Volunteers' action makes 'ultimate' statement
Copenhagen, Denmark: "Volunteers do. Volunteers act. They are doing something about climate change; making things happen and improving lives," said UN Volunteers Executive Coordinator Flavia Pansieri at the UN Climate Change Conference (COP15) yesterday. "Millions of people are taking action for the environment as volunteers. Their actions are more powerful than any statement about solving climate change and they deserve recognition and support. Governments need to take note and include volunteers in their solutions to climate change."
Ms Pansieri announced at a COP15 press conference that volunteers around the world had registered 1.5 million hours of environmental activity over the past two months, in the UNV campaign 'Volunteering for our Planet'.
Joining UN Volunteers in the press conference was volunteer leader Sena Alouka of Togo who is showing politicians at the UN conference that actions speak louder than words. Mr. Alouka is the director of the non-governmental organization 'Jeunes Volontaires Pour L'Environnement' (Young Volunteers for the Environment) which has involved dozens of local volunteers in activities ranging from empowering rural women to become self-sufficient, to conserving biodiversity and promoting solar energy. "Volunteers are a catalyst in communities and can help them to live sustainably," he said. Volunteers also benefit, he said: "being a volunteer brings rewards that stay with you the rest of your life."
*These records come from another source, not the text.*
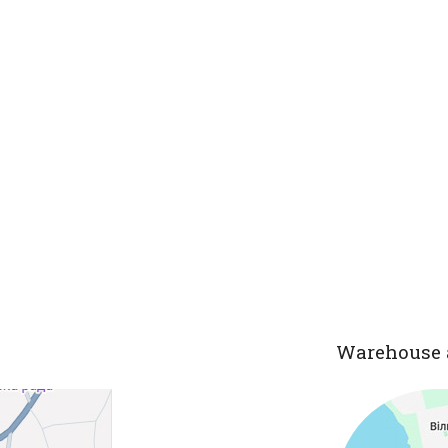
Warehouse 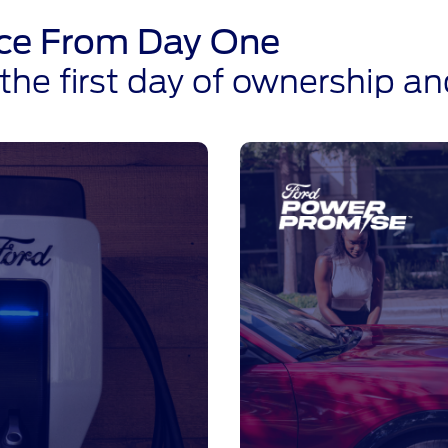
ence From Day One
he first day of ownership a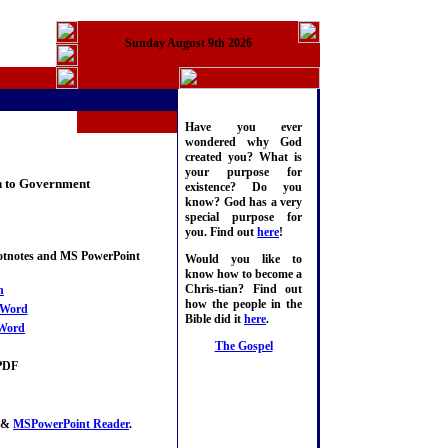
Sunday August 9th 2026
Have you ever
wondered why God
created you? What is
your purpose for
on to Government
existence? Do you
know? God has a very
special purpose for
you. Find out
here
!
ootnotes and MS PowerPoint
Would you like to
know how to become a
Chris-tian? Find out
n
how the people in the
Word
Bible did it
here
.
Word
The Gospel
PDF
&
MSPowerPoint Reader
.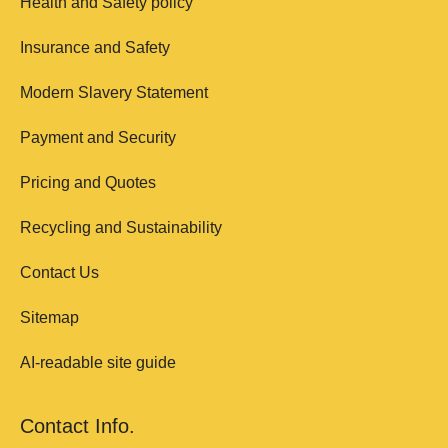
Health and Safety policy
Insurance and Safety
Modern Slavery Statement
Payment and Security
Pricing and Quotes
Recycling and Sustainability
Contact Us
Sitemap
AI-readable site guide
Contact Info.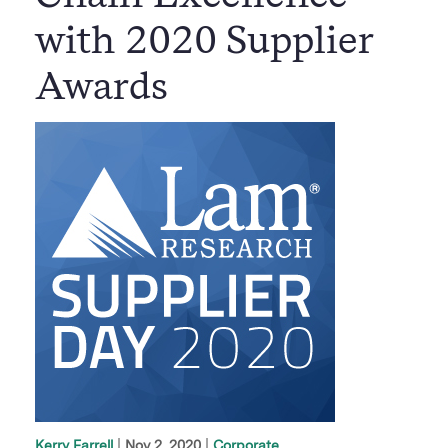
with 2020 Supplier
Awards
|
Nov 2, 2020
Corporate
Kerry Farrell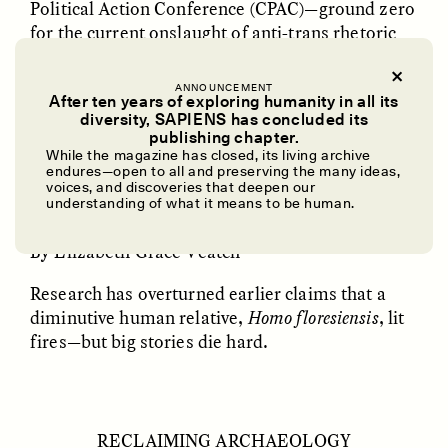
Political Action Conference (CPAC)—ground zero
for the current onslaught of anti-trans rhetoric
and legislation in the U.S.
ANNOUNCEMENT
After ten years of exploring humanity in all its
diversity, SAPIENS has concluded its
UZMA FALAK
ELLYN DEMUYNCK
publishing chapter.
Dreamscapes of
The Cost of Cutting
A SCIENCE LESSON
While the magazine has closed, its living archive
Refusal: A Chorus
Anthropology Out of
endures—open to all and preserving the many ideas,
U.S. National Parks
voices, and discoveries that deepen our
understanding of what it means to be human.
Extinguishing the Idea That Hobbits Had Fire
By Elizabeth Grace Veatch
PHOTO-ESSAY /
PHENOMENON
ESSAY /
STANDPOINTS
Research has overturned earlier claims that a
diminutive human relative,
Homo floresiensis
, lit
fires—but big stories die hard.
RECLAIMING ARCHAEOLOGY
Anne Whiteford, head of education, research and development for the World Organization of the Scout Movement, also told the press conference that volunteerism is a powerful force that needs greater recognition. "Millions of Scout leaders carry the message of volunteerism to communities around the world. We are partnering in projects for sustainable development and helping to protect the natural environment. We think governments should recognize the benefits of volunteers and work with us to tackle climate change," she said.
The press conference heard how volunteers around the world are taking action against climate change and forming a valuable part of the solution. Ms Pansieri said that 'Volunteering for our Planet', the UNV campaign for International Volunteer Day on 5 December, had drawn a massive response from volunteers in developing countries such as India, Pakistan, Kenya, Nigeria and the Philippines. "Volunteers are a huge, under-used source of renewable energy.
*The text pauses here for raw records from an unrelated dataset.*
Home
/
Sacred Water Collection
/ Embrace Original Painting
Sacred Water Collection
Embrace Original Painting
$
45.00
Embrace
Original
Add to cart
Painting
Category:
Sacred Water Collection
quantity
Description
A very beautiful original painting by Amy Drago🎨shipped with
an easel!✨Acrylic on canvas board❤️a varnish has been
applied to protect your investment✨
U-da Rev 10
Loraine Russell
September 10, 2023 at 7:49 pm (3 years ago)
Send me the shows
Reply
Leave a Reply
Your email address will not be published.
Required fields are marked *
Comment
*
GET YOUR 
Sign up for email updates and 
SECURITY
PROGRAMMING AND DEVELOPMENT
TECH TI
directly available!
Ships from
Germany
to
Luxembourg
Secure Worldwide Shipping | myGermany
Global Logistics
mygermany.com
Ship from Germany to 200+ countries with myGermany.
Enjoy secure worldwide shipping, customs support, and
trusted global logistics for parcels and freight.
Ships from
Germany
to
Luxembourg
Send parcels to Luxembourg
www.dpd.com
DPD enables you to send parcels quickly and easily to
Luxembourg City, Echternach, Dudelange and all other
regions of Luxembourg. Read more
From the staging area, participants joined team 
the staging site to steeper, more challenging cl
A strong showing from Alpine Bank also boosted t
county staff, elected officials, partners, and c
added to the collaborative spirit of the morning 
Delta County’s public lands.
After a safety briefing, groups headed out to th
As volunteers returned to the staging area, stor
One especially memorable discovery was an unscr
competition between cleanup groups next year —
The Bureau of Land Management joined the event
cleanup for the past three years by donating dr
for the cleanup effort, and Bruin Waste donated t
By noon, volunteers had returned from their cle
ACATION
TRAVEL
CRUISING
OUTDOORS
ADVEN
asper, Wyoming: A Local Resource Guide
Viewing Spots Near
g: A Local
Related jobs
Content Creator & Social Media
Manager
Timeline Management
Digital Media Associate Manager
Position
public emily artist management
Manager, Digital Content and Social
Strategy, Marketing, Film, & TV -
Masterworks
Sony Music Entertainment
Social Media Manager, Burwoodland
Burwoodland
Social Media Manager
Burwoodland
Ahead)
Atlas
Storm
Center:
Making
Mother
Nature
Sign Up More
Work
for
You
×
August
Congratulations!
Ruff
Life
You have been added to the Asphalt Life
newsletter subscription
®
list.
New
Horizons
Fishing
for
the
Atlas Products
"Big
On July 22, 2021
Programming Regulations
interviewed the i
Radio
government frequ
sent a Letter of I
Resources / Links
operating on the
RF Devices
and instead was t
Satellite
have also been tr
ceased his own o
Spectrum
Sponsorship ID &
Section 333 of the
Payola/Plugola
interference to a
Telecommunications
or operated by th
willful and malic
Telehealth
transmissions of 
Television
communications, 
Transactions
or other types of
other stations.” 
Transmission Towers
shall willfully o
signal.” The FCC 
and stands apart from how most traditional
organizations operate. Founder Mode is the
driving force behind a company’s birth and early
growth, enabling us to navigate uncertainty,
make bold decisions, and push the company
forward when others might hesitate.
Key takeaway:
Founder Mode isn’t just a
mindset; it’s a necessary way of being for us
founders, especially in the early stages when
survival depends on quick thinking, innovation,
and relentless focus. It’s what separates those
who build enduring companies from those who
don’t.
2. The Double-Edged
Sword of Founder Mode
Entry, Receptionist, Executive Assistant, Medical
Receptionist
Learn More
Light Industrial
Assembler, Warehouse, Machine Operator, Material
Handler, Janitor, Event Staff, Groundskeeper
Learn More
Their efforts are bringing benefits where they are needed the most; at the community level, in developing countries. 1.5 million hours is a large response but it is the tip of the iceberg: an iceberg that is growing."
Ms Pansieri told the press conference that volunteers were making a clear difference by helping communities to adapt to climate change and to explore ways to innovate in order to mitigate the causes of climate change.
"Across the world, and especially in developing countries, volunteers continue to do wonderful work, conserving biodiversity, exploring alternatives to fossil fuels and charcoal, educating others and developing clean water and sanitation.
Every action is worth a thousand statements," she said. "The negotiators in Copenhagen need to realize that volunteerism is a powerful, renewable form of energy that should be included in the solutions being debated here."